Within the last few months, I've read a plethora of articles and surveys about the various policies & regulations aimed at reducing dependence on Expats and how the local population is unhappy with the excess of Expats in their countries. Some of what I have read makes political and economic sense while the rest just smells of protectionism. Can these countries in the gulf truly be rid of expats considering they rely so much on them to do their cleaning, driving, cooking, banking, construction, IT and I could go on and on and on.

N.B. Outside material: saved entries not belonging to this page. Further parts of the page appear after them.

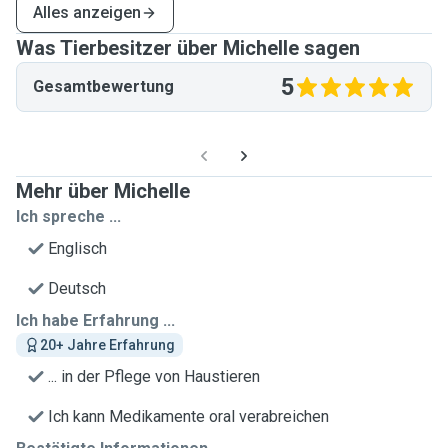
Alles anzeigen
Was Tierbesitzer über Michelle sagen
5
Gesamtbewertung
Mehr über Michelle
Ich spreche ...
Englisch
Deutsch
Ich habe Erfahrung ...
20+ Jahre Erfahrung
... in der Pflege von Haustieren
Ich kann Medikamente oral verabreichen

With this sentiment and the events related to the Arab spring, I was just wondering what your thoughts are on these changes. Do any of you think that there will be an impact either in the long run or immediate on opportunities in the region and compensation related to them?.


----------



## Roadworrier (Jul 3, 2012)

ExArab said:


> Hello Everyone.
> 
> Within the last few months, I've read a plethora of articles and surveys about the various policies & regulations aimed at reducing dependence on Expats and how the local population is unhappy with the excess of Expats in their countries. Some of what I have read makes political and economic sense while the rest just smells of protectionism. Can these countries in the gulf truly be rid of expats considering they rely so much on them to do their cleaning, driving, cooking, banking, construction, IT and I could go on and on and on.
> 
> With this sentiment and the events related to the Arab spring, I was just wondering what your thoughts are on these changes. Do any of you think that there will be an impact either in the long run or immediate on opportunities in the region and compensation related to them?.

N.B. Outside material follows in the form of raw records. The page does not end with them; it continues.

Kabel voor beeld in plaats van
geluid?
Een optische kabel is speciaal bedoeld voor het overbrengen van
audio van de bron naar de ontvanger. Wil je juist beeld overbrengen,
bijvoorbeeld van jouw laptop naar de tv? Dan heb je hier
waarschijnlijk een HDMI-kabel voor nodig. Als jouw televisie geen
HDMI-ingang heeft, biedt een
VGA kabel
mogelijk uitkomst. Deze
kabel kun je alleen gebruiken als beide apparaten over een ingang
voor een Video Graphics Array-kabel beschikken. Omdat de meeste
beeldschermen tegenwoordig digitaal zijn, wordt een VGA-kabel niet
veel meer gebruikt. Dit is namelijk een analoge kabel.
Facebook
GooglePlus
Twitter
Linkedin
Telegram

I think the truth is in the demographics. When a city-state wants to grow to a 2 million plus population in 20 years and its native population is perhaps 150,000, it is highly unlikely (even if all the local families have 10 kids each) you will reach that goal with just a local population. And with the historic reliance on one demographic/set of ethnic groups to provide labor, cook, clean, serve, etc, and another demographic / set of ethnic groups to design, manage, engineer, etc, the expat population isn't going away anytime soon. Not when the rulers and locally-owned real estate/development moguls have built an enormous residential and retail infrastructure that specifically caters to these different expat groups. (i.e., how many locals do you see coming out of your typical apartment building in JBR, the Marina or Barsha??). Abu Dhabi is admittedly a different story (the expat housing is somewhat pushed to the fringes and there are many more locals and a stronger government sector to employ them).

So I think resentment of expats is somewhat disingenuous. Perhaps most likely it is the resentment of expats who think they should be as privileged as locals or who pretend they own the place. Truth is, Dubai without expats would still be a former pearl-diving village with clay houses, barasti-covered roofs, and a shallow, muddy, undredged "creek". Or it would look like the part of RAK near the Oman border where goats, donkeys and cows still walk down the road. :llama:


----------



## vantage (May 10, 2012)

all of the wealthy locals buying multiple apartments / floors in all the new Emaar releases are relying on non-Emiratis to rent them and pay them lots of money........


----------